▸ **Directives**
(a) From the Doctor Who review, copy the passage from "Personally, this episode" up to and including "or loathed it.".
(b) Turn the paragraph of the Doctor Who review that begins "I think on balance that the story worked" into a short bulleted list that keeps its main points.
(c) Go on with the Doctor Who review from the point where it ends.

▸ **Text**
-- Start --

I liked the Doctor trying to outsmart the possessed Sky with companion names and TARDIS, and his 'Shamble bobble dimble dooble' also made me smile. How long before the t-shirts and badges with that written on start to appear?

It's only the entity now pretending to be Sky using words previously used by the Doctor that alerts the Hostess and Dee Dee to the fact that this is not, in fact, Sky at all, and the Hostess takes matters into her own hands and pulls Sky to a door, opening it, and being ejected out onto the planet surface with her.

The Doctor returns to normal, and the rescue shuttle arrives to take them back to base.

I wondered why the earlier captions refered to 'kliks' as some unit of time (or maybe distance) when everyone talked about 'hours', and the final caption referenced 'minutes'. This sort of thing just annoys me anyway ... I think a 'klik' was a unit of distance in the Virgin New Adventures novels ... I really have no idea why writers like to invent and use new measures like this.

I think on balance that the story worked. I'm a little worried at not showing the monster at any point (or even naming it - what plastic action figures might appear from this episode are very much in doubt), and also what younger viewers might have made of it all. However my young nephew was today slyly repeating everything everyone else said ... so maybe there is an inherent humour here which can get lost in too much pontificating and analysis. Just as Steven Moffat likes to try and tap into primal fears, so Russell T Davies has his finger on what kids can do to annoy everyone around them.

The episode reminded me a little of older science fiction fare like episodes of Out of the Unknown (I'm sure there is one there where a small group become trapped in a space shuttle or something), or even The Outer Limits and The Twilight Zone. Sometimes we need the simplicity I feel to make us appreciate the more complex adventures, and so something a little different and left field from time to time is no bad thing.

Next week: Rose is back, the Doctor's dead, the stars are going out, and everyone's going to die. Cheerful.

8 comments:

Anonymous said...

Personally, this episode really annoyed me. The Doctor came across as incredibly arrogant, going on about how smart he is, and then he caused the death of the Hostess by telling them that they can't throw Sky out. To be honest, if I was in that situation I certainly wouldn't listen to some arrogant guy who won't even tell anyone his name, and I'd be all for throwing her out. The concept was interesting, but I just didn't like the execution.

Anonymous said...

A Marmite episode - you either loved it or loathed it.

Personally, I really enjoyed it. I think this is the first RTD script that delivered a top notch plot without it being drowned out by a cacophony of screeching storyline mechanics. It was a terrifying story: no unsubtle authorial didactic messages shoe-horned in; no clawing attempts to show this is "proper" drama. Just a good story well told.

-- End --

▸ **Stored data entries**
-- Start --

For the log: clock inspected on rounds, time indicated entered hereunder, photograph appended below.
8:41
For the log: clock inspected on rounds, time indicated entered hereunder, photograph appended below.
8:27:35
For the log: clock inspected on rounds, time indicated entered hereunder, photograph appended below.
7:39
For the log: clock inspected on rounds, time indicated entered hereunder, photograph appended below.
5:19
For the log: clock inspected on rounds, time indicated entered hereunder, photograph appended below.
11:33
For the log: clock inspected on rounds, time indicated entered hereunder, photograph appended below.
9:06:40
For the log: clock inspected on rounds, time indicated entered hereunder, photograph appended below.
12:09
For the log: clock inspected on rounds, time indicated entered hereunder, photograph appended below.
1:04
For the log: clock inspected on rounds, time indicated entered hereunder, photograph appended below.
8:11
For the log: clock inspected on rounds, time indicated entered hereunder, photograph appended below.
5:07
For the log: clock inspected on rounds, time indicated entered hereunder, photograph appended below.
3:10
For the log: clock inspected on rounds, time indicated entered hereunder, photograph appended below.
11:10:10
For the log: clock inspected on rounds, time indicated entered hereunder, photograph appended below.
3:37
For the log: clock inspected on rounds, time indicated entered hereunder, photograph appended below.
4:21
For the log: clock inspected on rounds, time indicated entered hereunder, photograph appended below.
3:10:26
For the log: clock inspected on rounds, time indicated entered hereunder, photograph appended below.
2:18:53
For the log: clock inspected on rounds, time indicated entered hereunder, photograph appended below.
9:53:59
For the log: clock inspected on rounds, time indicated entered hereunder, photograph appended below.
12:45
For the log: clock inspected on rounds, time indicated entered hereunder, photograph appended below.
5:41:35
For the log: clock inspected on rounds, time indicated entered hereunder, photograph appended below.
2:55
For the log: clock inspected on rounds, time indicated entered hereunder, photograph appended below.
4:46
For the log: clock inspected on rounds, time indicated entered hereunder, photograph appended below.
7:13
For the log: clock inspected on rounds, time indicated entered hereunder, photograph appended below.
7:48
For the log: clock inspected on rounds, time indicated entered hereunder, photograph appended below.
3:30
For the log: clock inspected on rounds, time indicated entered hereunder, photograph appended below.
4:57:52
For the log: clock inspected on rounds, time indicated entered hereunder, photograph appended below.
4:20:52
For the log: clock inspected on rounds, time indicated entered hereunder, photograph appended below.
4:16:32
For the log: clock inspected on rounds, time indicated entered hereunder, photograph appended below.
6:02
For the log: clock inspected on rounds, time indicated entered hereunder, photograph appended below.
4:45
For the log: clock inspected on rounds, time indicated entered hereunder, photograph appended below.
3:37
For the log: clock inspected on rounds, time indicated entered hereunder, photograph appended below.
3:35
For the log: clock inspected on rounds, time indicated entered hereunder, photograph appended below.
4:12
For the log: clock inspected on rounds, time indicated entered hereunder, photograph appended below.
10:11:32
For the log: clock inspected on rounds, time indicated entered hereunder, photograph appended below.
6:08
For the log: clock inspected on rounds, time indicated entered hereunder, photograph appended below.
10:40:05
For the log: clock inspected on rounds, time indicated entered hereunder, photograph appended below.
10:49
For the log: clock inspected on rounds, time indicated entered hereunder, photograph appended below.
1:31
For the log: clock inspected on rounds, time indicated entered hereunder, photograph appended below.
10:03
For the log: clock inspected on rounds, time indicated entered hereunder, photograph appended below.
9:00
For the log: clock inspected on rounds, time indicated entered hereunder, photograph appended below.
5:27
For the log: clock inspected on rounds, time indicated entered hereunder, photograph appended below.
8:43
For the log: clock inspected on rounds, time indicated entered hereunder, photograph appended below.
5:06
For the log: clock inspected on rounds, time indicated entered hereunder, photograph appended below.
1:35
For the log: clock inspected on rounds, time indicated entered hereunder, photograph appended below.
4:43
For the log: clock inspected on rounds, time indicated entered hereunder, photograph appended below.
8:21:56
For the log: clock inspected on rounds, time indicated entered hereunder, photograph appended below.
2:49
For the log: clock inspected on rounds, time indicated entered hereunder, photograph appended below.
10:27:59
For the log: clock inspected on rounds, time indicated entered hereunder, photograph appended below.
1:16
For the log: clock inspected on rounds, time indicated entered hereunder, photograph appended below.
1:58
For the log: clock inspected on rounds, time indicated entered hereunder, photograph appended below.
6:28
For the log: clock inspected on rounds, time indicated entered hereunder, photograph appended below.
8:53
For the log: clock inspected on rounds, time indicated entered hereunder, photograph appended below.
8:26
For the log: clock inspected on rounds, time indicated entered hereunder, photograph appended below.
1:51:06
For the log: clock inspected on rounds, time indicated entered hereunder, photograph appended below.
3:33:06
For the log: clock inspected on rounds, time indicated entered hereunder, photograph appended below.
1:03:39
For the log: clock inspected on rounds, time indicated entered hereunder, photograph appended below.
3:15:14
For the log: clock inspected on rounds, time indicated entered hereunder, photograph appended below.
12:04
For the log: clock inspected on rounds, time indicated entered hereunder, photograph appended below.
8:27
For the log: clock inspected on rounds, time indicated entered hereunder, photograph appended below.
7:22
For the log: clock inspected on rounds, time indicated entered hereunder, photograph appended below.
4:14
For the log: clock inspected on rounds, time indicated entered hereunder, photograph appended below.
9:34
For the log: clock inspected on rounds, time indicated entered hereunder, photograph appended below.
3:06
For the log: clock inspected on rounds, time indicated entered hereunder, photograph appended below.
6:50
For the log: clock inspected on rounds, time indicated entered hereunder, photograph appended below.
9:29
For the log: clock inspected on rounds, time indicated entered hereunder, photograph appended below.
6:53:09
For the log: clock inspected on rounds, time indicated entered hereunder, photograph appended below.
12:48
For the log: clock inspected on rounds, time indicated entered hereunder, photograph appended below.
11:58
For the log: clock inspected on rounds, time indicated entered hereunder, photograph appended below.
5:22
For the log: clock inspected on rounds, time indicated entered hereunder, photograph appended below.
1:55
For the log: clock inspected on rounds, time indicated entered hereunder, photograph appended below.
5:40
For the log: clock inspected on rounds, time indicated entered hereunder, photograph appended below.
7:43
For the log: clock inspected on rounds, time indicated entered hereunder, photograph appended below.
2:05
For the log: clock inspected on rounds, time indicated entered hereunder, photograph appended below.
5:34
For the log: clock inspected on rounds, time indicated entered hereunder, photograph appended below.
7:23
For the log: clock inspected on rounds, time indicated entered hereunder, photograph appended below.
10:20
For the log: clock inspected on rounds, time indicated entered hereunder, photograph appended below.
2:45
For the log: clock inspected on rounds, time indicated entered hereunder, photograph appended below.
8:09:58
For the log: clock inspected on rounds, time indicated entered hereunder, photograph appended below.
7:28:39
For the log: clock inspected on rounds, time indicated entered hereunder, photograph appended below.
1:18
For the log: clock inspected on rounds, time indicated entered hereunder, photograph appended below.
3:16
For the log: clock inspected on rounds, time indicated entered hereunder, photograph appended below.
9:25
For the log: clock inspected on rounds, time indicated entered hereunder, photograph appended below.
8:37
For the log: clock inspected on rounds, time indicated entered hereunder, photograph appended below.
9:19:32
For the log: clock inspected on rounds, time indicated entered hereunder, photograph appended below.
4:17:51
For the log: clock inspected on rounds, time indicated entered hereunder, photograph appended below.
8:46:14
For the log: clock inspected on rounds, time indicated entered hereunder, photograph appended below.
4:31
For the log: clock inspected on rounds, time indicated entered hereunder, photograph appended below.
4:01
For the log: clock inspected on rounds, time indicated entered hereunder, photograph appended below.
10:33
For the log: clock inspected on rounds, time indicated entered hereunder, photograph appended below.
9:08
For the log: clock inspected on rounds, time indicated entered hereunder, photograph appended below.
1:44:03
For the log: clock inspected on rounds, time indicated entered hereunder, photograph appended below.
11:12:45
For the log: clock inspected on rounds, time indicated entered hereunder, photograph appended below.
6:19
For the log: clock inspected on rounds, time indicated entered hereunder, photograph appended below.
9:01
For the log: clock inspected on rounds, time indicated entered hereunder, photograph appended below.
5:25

-- End --

▸ **Expected results**
(a)
Personally, this episode really annoyed me. The Doctor came across as incredibly arrogant, going on about how smart he is, and then he caused the death of the Hostess by telling them that they can't throw Sky out. To be honest, if I was in that situation I certainly wouldn't listen to some arrogant guy who won't even tell anyone his name, and I'd be all for throwing her out. The concept was interesting, but I just didn't like the execution.

Anonymous said...

A Marmite episode - you either loved it or loathed it.

(b)
- On balance, the story worked.
- One worry is that the monster is never shown or even named, which leaves any action figures from the episode in doubt.
- Another worry is what younger viewers made of it.
- The writer's young nephew spent the day slyly repeating everything everyone said, which suggests an inherent humor that too much analysis can miss.
- Steven Moffat tries to tap into primal fears, while Russell T Davies knows what kids do to annoy everyone around them.

(c)
There were clever allusions to real-life issues in the UK though; for example, a clever dig at tabloid anti-immigration hysteria. But was I alone in seeing a possible parallel to the US led occupation of Iraq? The shuttle is filled with "Crusader" logos; a group of naive, passive consumerists blunder into a dangerous situation that could have been avoided by more thorough reccie of the situation? I could be wrong though!

There were some elements that didn't work as well- too many paper-thin characters and a plot that is streamlined to the point of being oversimplistic - I don't think you could rewatch this episode very often. Also, David Toughton was great ... but why have we seen 2 children of DT's predecessors in this series? Coincidence or an attempt to generate publicity?

The teaser trailer for next week looked good but I've had my hopes dashed by the last 2 years' closing stories.

(Please no naff Aussie soapstar's pop music or the Daleks in ultra camp bitchy mode.... Now swear on Rassilon's hilarious novelty slippers RTD!!!!!)

Anonymous said...

*Shrugs*

I've seen it all before, that's the problem. Whether it be big budget thrillers like 'Sphere','Event Horizon' or more pertinently zero budget fan productions.
Fan-made fare uses the exact same plotting (out of necessity) and often delivers the same 'make up your own mind' conclusion to the story, but I find it grating when used here - I didn't even care much for it in 'Edge of Destrustion' but that story offered an explantion for it all...

It was 45 minutes of nothing really. I can't condemn it as i can see what they were going for and it was experimental in a way, but neither can i really find anything to praise in it - it was just filler pure and simple.

Tom said...

Klicks.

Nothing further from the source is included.